§ DIE DATEN:
_____
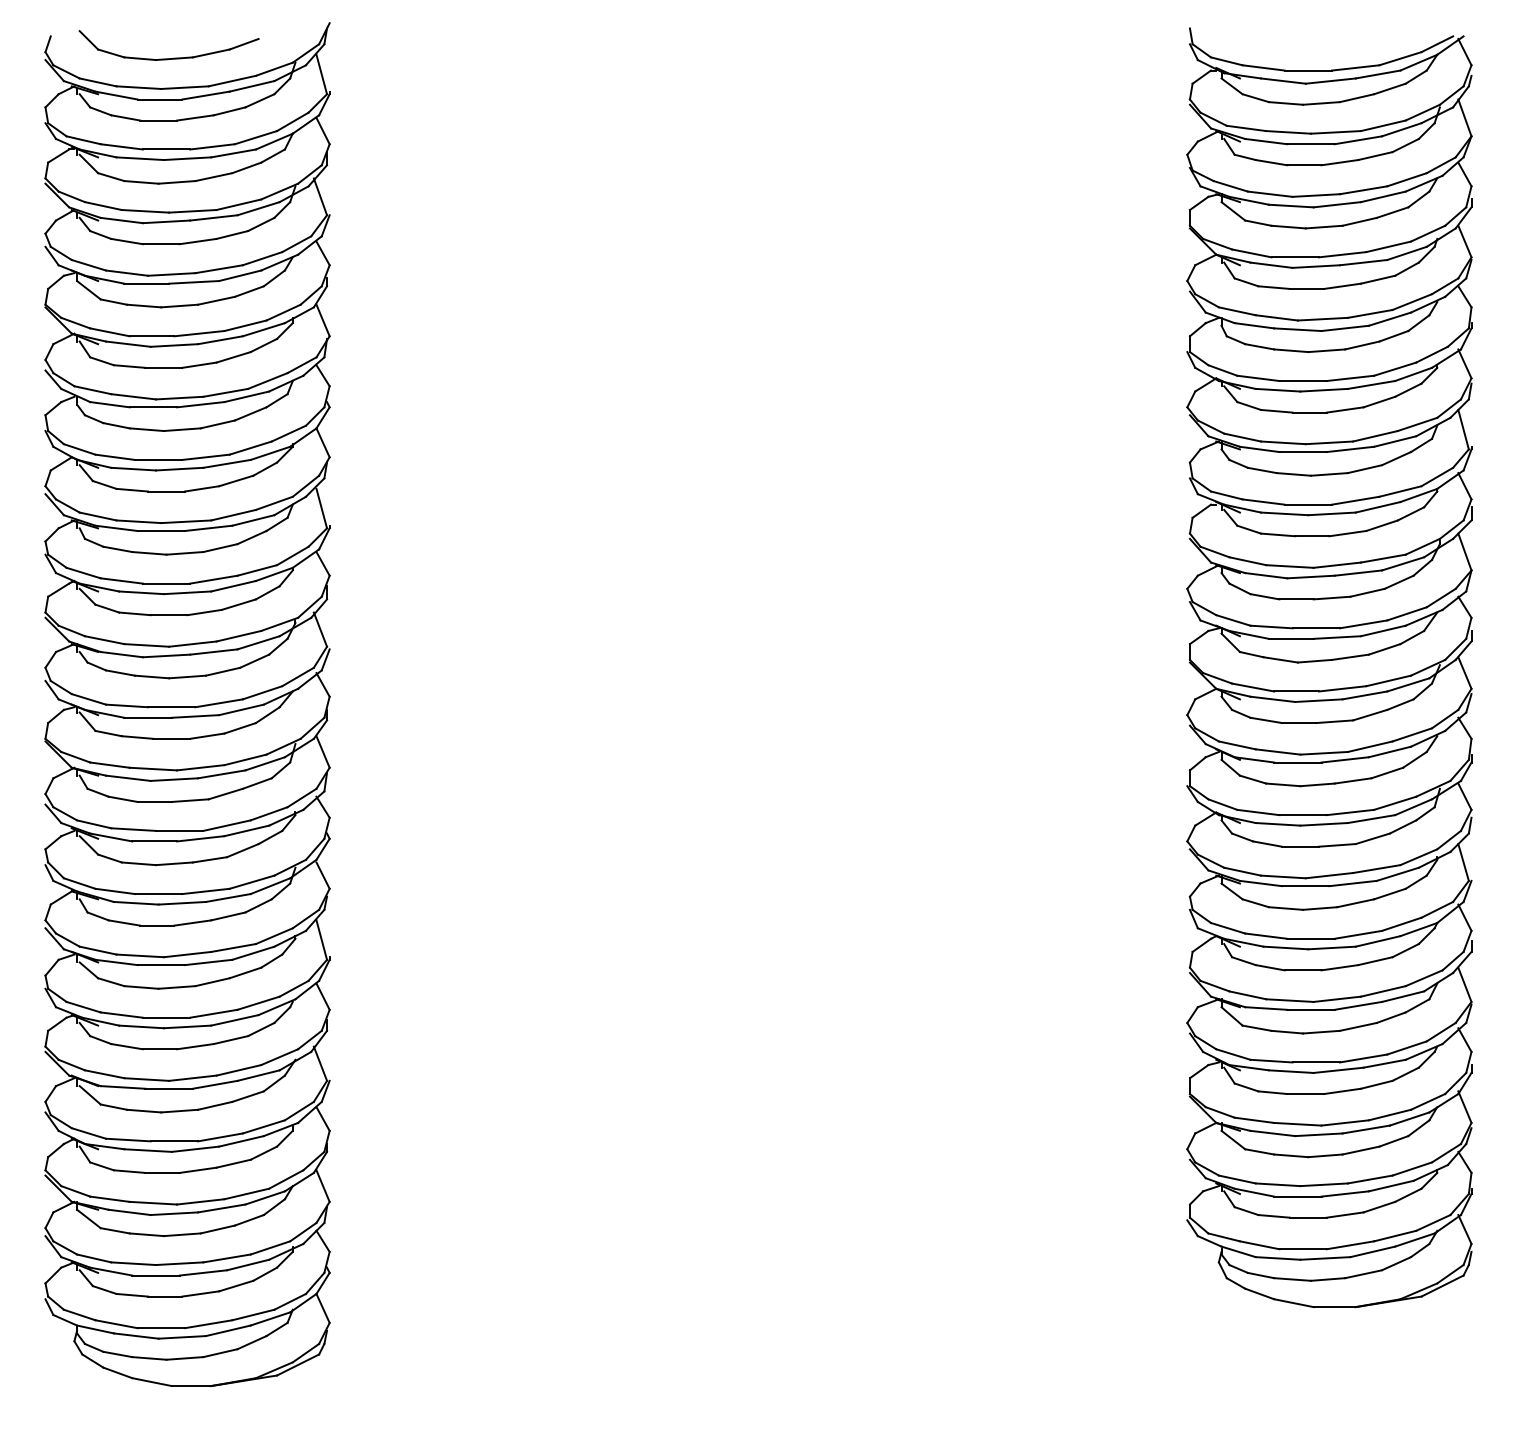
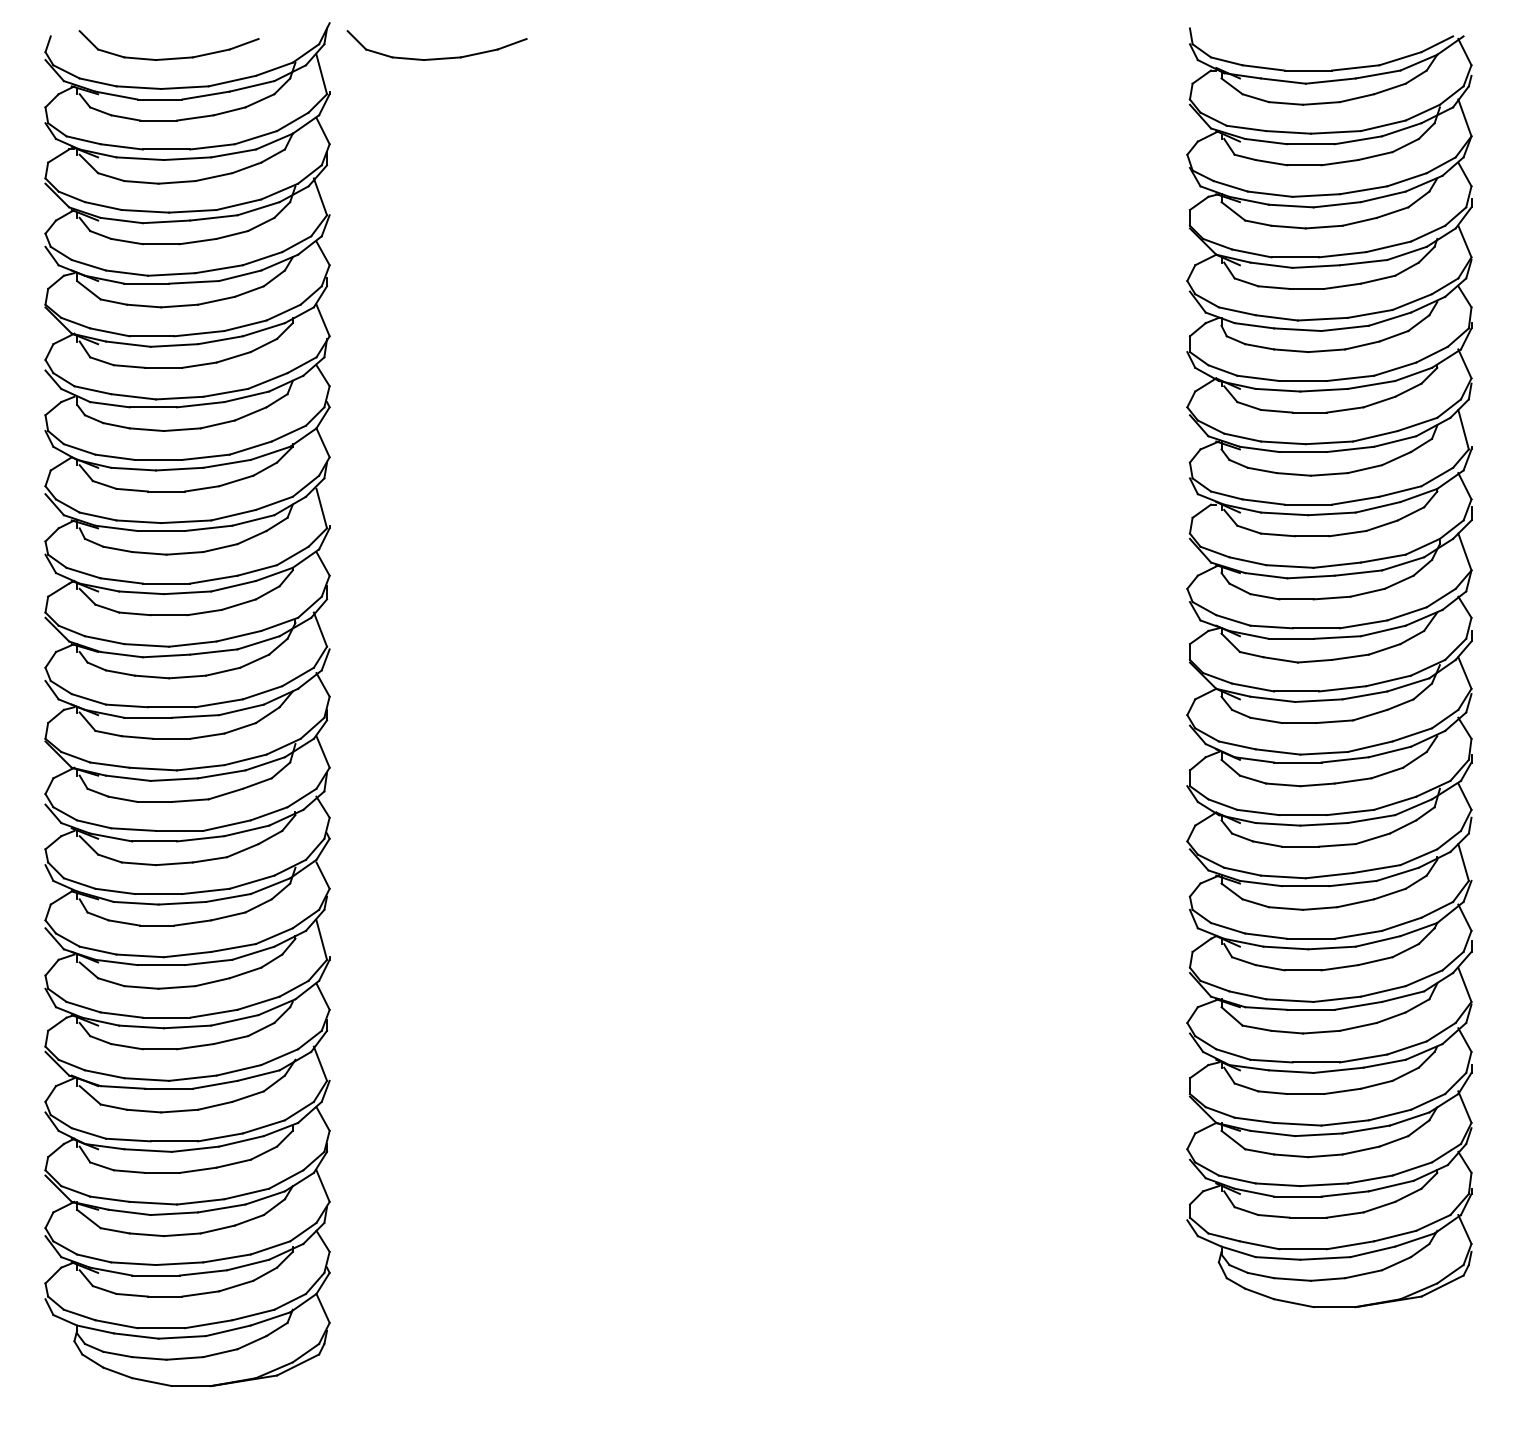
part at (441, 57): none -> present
_____
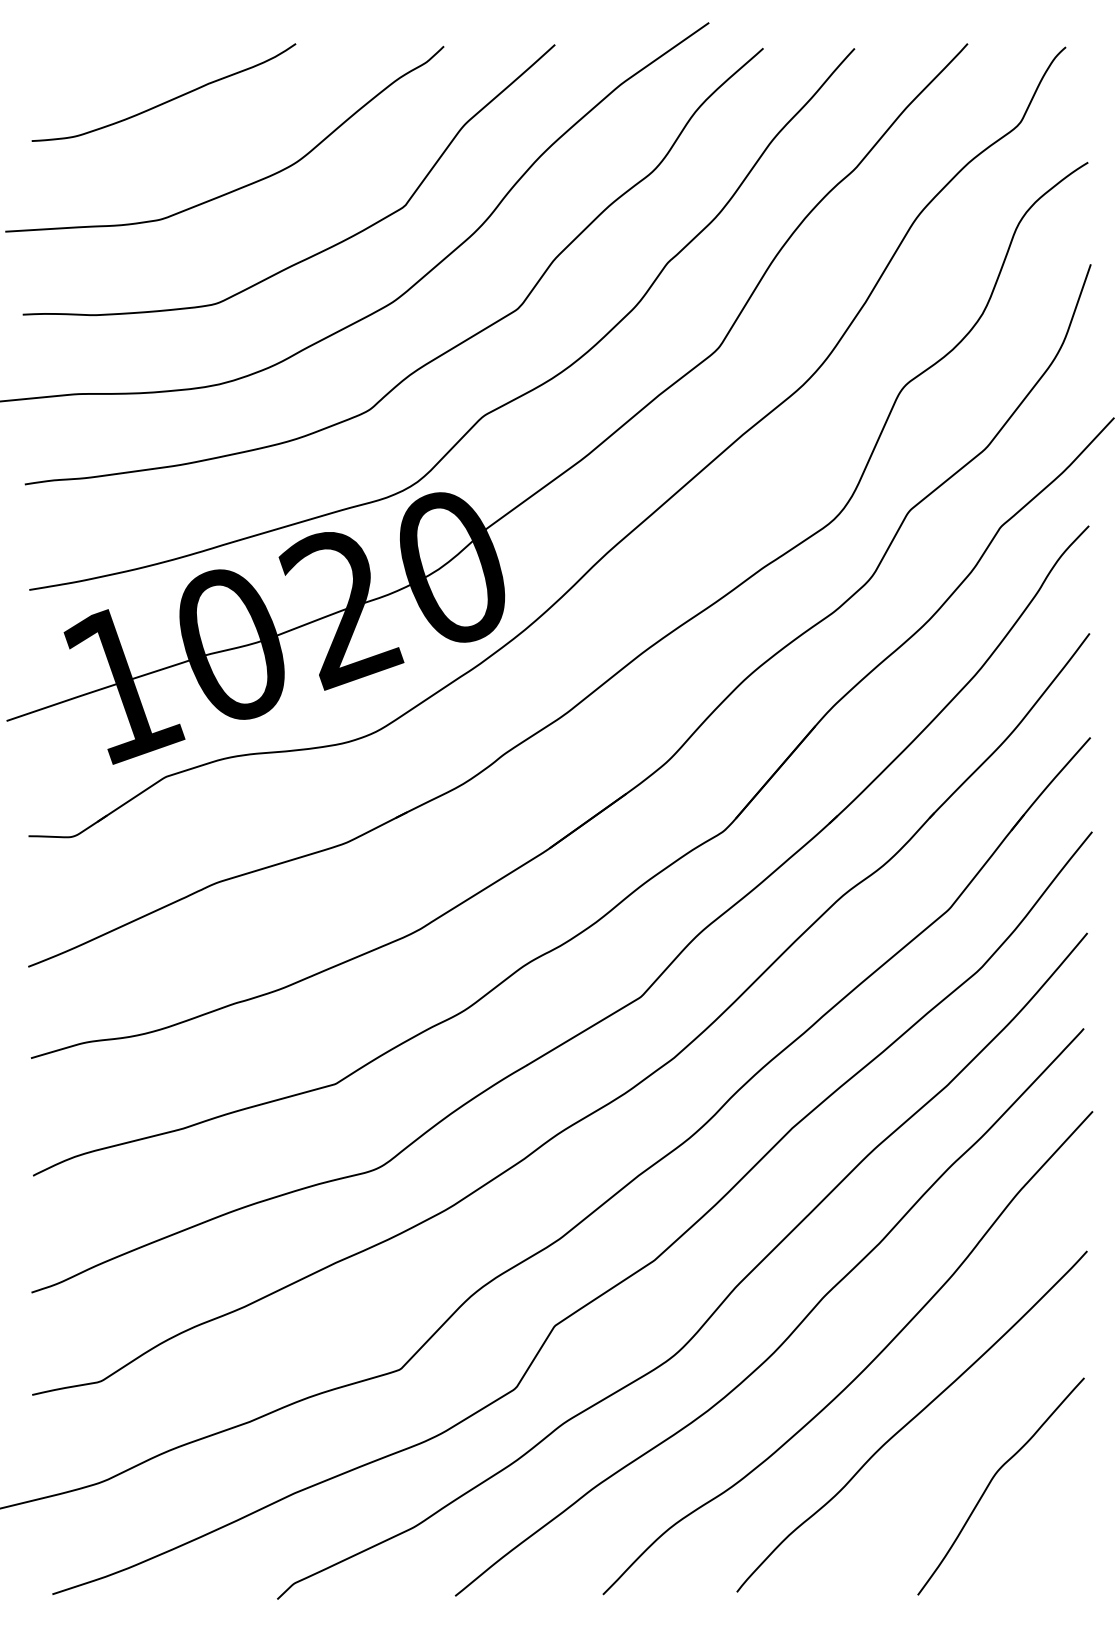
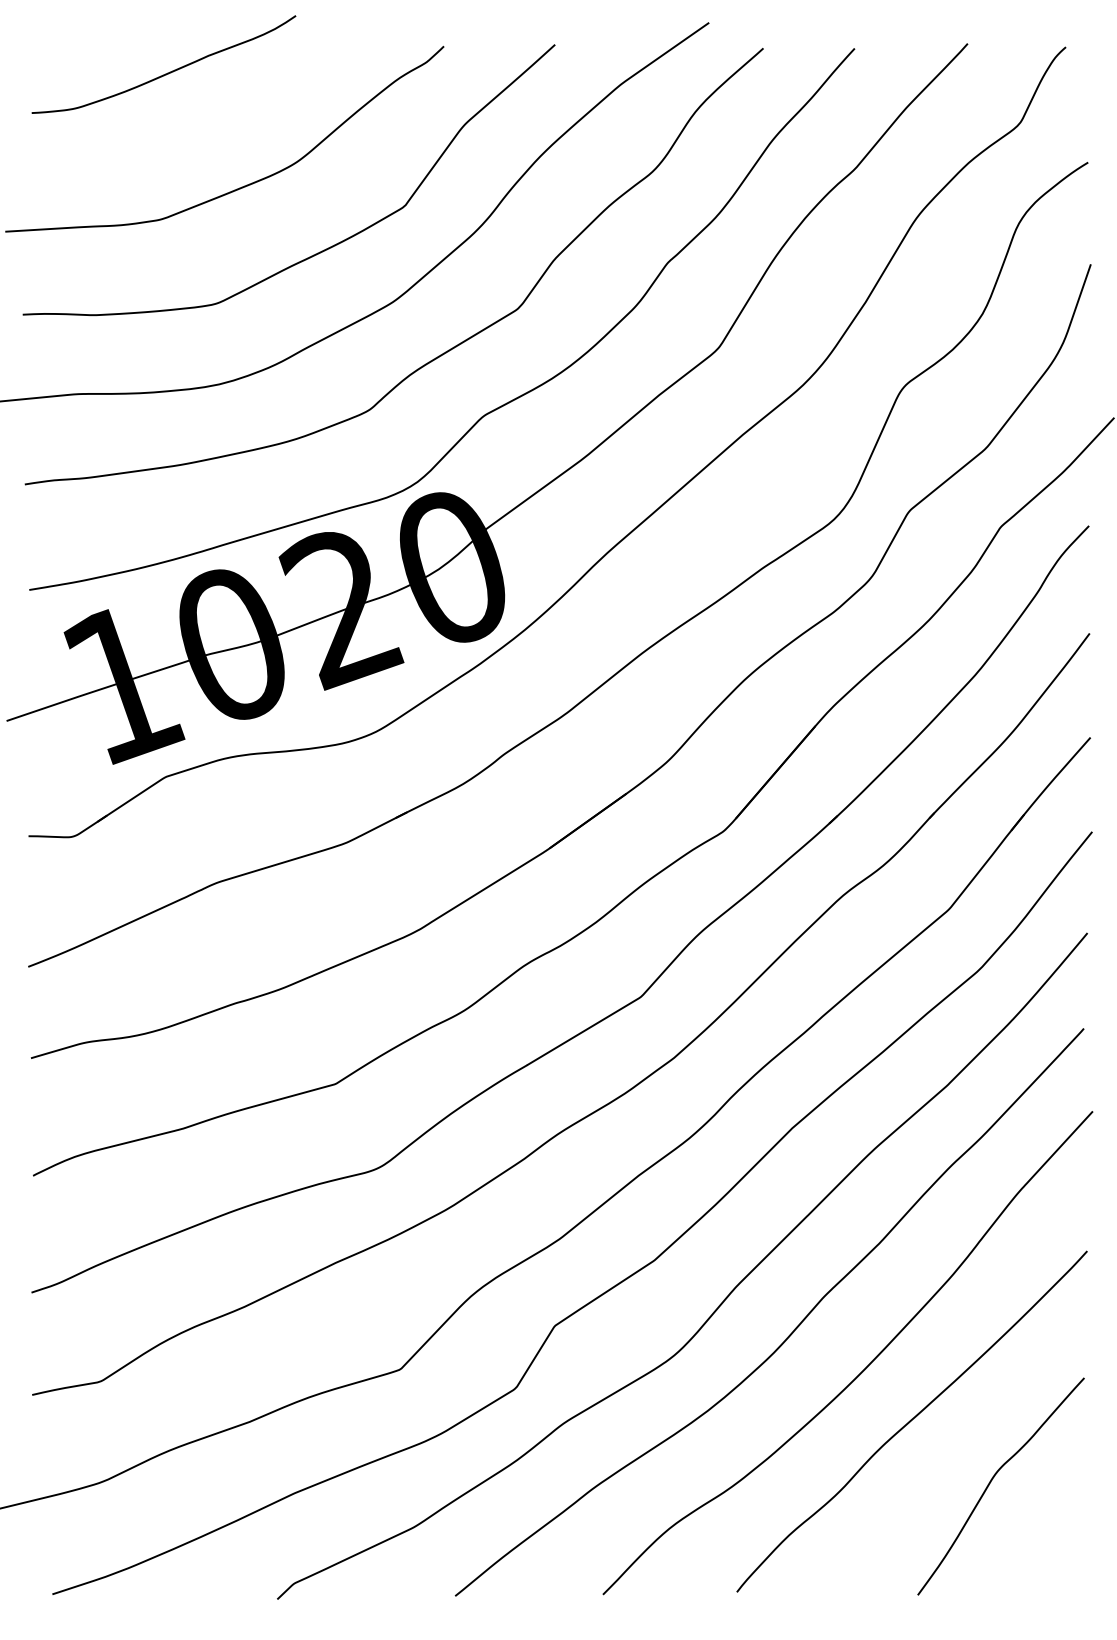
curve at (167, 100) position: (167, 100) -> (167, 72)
_____
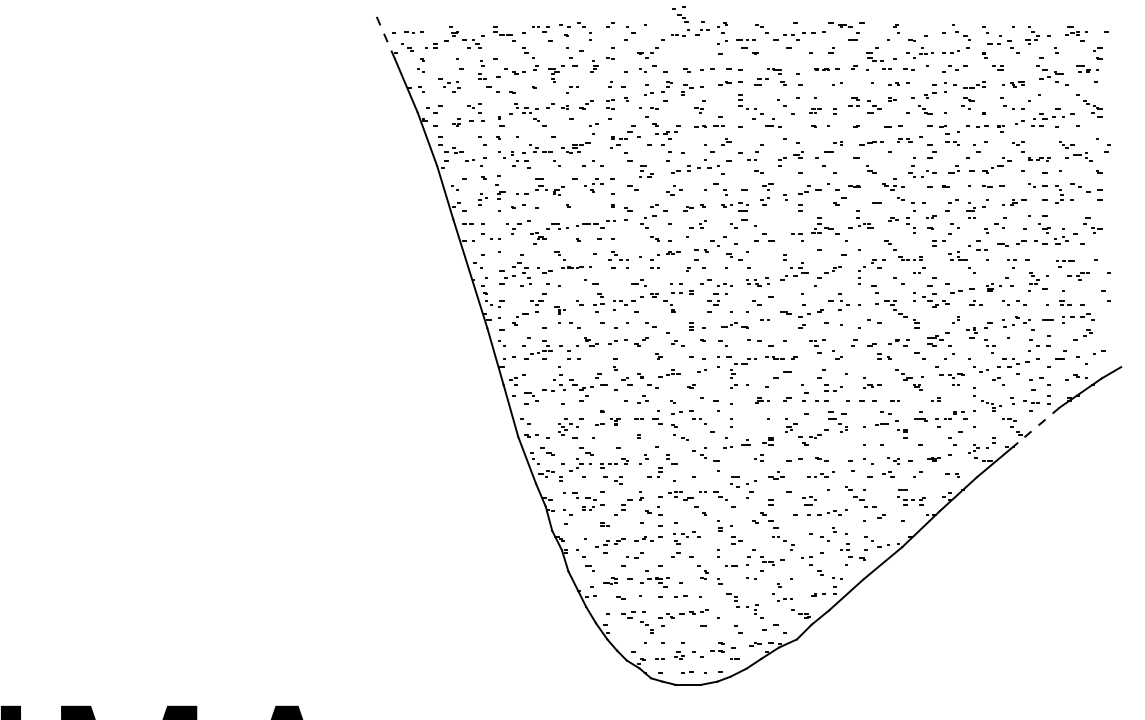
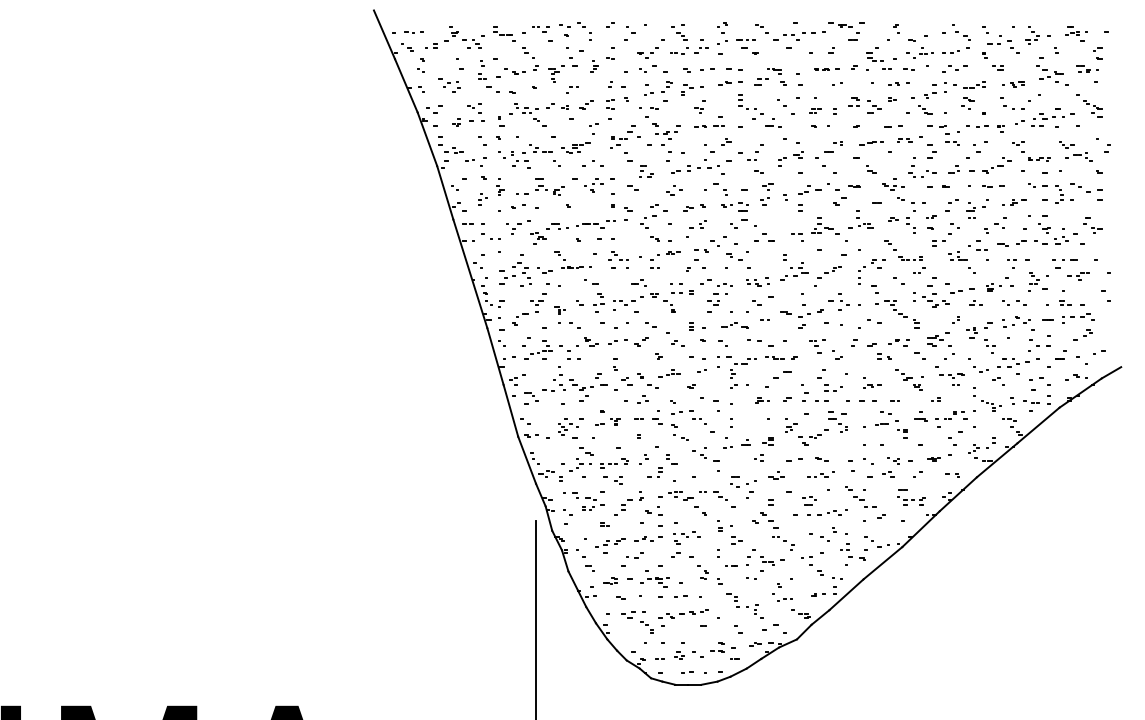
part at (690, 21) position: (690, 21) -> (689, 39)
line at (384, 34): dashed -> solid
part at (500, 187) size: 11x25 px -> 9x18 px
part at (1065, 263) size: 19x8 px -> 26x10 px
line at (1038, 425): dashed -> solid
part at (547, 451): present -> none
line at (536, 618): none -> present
_____
§ AUFGABE: Schreiben Sie den Abschnitt von der Zeile mit „part at (690, 21)“ bis einschließlich der Zeile mit „line at (536, 618): none -> present“ neu und ersetzen Sie darin „dashed“ durch „dotted“, ohne sonst etwas zu ändern.

§ ANTWORT:
part at (690, 21) position: (690, 21) -> (689, 39)
line at (384, 34): dotted -> solid
part at (500, 187) size: 11x25 px -> 9x18 px
part at (1065, 263) size: 19x8 px -> 26x10 px
line at (1038, 425): dotted -> solid
part at (547, 451): present -> none
line at (536, 618): none -> present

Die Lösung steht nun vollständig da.